Are you listening Israel boycotters everywhere? THE PALESTINIANS DO NOT WANT YOU TO BOYCOTT ISRAELI GOODS. The Palestinians that really count, that is, not their leaders or the fanatics among them but every day decent Palestinians trying to earn a living. The boycotters would harm the very people they are supposed to be trying to support. But they don’t really care about that because the boycott is not about Palestinians and their rights, it is about demonizing and delegitimizing Israel. Boycotters hate Israel so much they are willing to make the Palestinians pay for it.

Finally, having spent a few days in Israel, I certainly intend to return for a holiday. …. the climate is a warm and inviting as any Mediterranean resort and, most importantly, completely safe.

Completely safe!! Yes, you heard and read right. Completely safe!!! I can vouch for the fact that in Israel you feel much safer walking at night than you do in London or Manchester. I am not saying Israel is crime-free, on the contrary there is a growing problem with crime. But attacks against the person are far less frequent than in Europe. Let’s hope it stays that way. Oh, you may scoff and ask how safe it is for a Palestinian who lives near an Israeli settlement in the West Bank.
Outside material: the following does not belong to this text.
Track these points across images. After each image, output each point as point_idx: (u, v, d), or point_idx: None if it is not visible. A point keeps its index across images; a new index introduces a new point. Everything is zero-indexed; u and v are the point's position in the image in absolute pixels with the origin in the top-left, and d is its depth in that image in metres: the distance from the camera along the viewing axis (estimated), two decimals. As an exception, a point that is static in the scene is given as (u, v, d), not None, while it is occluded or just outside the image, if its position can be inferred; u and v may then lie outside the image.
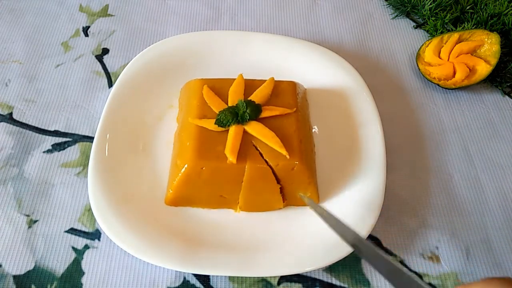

How about one who lives in Gaza City under a fundamentalist Islamic regime> I know where I’d rather be.

As the delegation moved to Nablus, Mike Dixon reported on the positives but also found negativity with a Trade Unionist referring to Israel as her enemy. But even here in the heart of Palestine the boycott was not wanted. They were more concerned with the traditional trade union concerns of pay and conditions.

You can be cynical and say TUFI were pre-disposed to finding the positives in Israel and that may well be true, but they report what they saw and they spoke to both sides.

Boycotts are cynical, political, anti-Israel mechanisms which harm Palestinians and ignore the facts. Let’s hope that that lesson is learned around the world and here in the UK. Somehow, I doubt it. TUFI is a minority in the Trades Union movement and boycotts or attempts to boycott will continue to be used against one country – Israel.